Jordan king names conservative as new prime minister (UPDATE)
Details added (first version posted at 21:30)
Jordan's King Abdullah II on Thursday asked a conservative former adviser to form a new government after the prime minister resigned six months after taking office with a mandate to implement political reforms, dpa reported.
The state-run news agency Petra said Fayez Tarawneh, a political conservative who previously served as prime minister from 1998-1999 under the reign of King Hussein, was asked to form a new government.
Observers say the King's selection of Tarawneh, a former Royal Court chief, is sign the monarch is turning to a trusted hand to help steer the country through an emerging "political crisis."
Protesters inspired by the Arab Spring uprisings have been holding demonstrations to demand political reforms but those have remained largely small compared with popular uprisings that toppled rulers in Tunisia, Egypt, Libya and Yemen.
Government sources linked Awn Khasawneh's resignation as prime minister to growing differences between the premier and the monarch over political reforms.

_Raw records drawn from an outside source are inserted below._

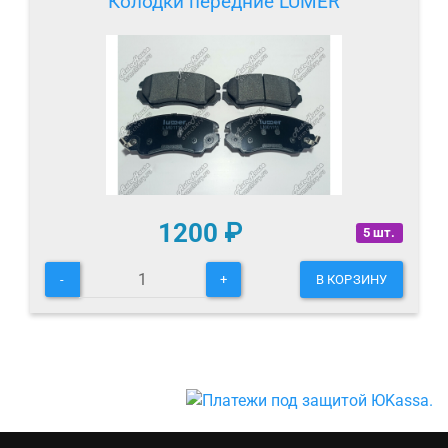
Колодки передние LUMER
1200
₽
5 шт.
-
+
В КОРЗИНУ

The resignation marked Jordan's fourth change of government since the Arab Spring uprisings.
A source close to Khasawneh said he resigned over efforts by key advisers to King Abdullah to undermine government efforts to implement democratic reforms.

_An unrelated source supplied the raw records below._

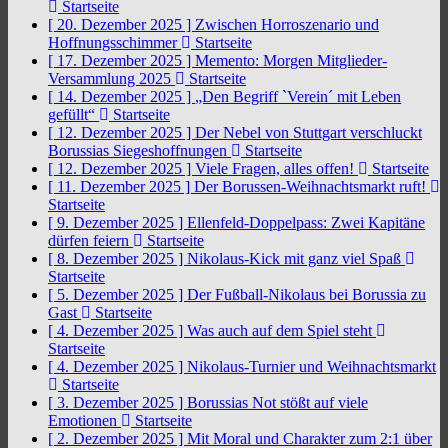
Startseite
[ 20. Dezember 2025 ]
Zwischen Horroszenario und
Hoffnungsschimmer
Startseite
[ 17. Dezember 2025 ]
Memento: Morgen Mitglieder-
Versammlung 2025
Startseite
[ 14. Dezember 2025 ]
„Den Begriff `Verein´ mit Leben
gefüllt“
Startseite
[ 12. Dezember 2025 ]
Der Nebel von Stuttgart verschluckt
Borussias Siegeshoffnungen
Startseite
[ 12. Dezember 2025 ]
Viele Fragen, alles offen!
Startseite
[ 11. Dezember 2025 ]
Der Borussen-Weihnachtsmarkt ruft!
Startseite
[ 9. Dezember 2025 ]
Ellenfeld-Doppelpass: Zwei Kapitäne
dürfen feiern
Startseite
[ 8. Dezember 2025 ]
Nikolaus-Kick mit ganz viel Spaß
Startseite
[ 5. Dezember 2025 ]
Der Fußball-Nikolaus bei Borussia zu
Gast
Startseite
[ 4. Dezember 2025 ]
Was auch auf dem Spiel steht
Startseite
[ 4. Dezember 2025 ]
Nikolaus-Turnier und Weihnachtsmarkt
Startseite
[ 3. Dezember 2025 ]
Borussias Not stößt auf viele
Emotionen
Startseite
[ 2. Dezember 2025 ]
Mit Moral und Charakter zum 2:1 über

Sources said the prime minister objected to a controversial election law forced upon the government by the Royal Palace. The draft law prompted the resignation of Justice Minister Salim Al-Zoubi.
Khasawneh, a former International Court of Justice vice president, was appointed as premier by King Abduallah last year to lead reform efforts.
The former judge helped warm ties between the government and the Muslim Brotherhood and attempted to include the opposition in the decision-making process.